[Exercise text]
* * *

A field lacrosse game was played between Canada and Great Britain at the 1908 Summer Olympics. The game was tied 9-9 in the fourth period, before Canada scored 5 straight goals to pull ahead. Canada won 14-10 to earn their second of two gold medals, the only lacrosse gold medals given out in the Olympic Games.

==Background==

The game marked the second appearance of lacrosse at the Olympics, the first being at the 1904 Summer Olympics. Only two teams competed — one fewer than in 1904. South Africa was slated to send a team but then withdrew prior to the tournament.

Both teams held try-outs to select the players to represent their country. The Official Report notes that it was the "first time in the history of Canadian lacrosse a team had been selected from all parts of the Dominion," with players from clubs "as far apart as New Westminster and Montreal." The report also credits the British team as "by far the strongest ever put into the field" by England, though admits the sport was "not yet as well-known as it ought to be on this side of the Atlantic."

* * *

Source texts for formatted documents:
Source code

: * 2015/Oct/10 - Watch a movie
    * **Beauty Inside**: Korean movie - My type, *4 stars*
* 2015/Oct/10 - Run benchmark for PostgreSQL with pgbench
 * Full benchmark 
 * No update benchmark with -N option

* * *

[How to complete this task]
Answer these questions from the text on the 1908 Olympic lacrosse game:
(a) What was the final score?
(b) Which country was slated to send a team but withdrew before the tournament?
(c) According to the Official Report, the Canadian players came from clubs as far apart as which two places?

[Result for this task]
(a) Canada won 14-10.
(b) South Africa.
(c) New Westminster and Montreal.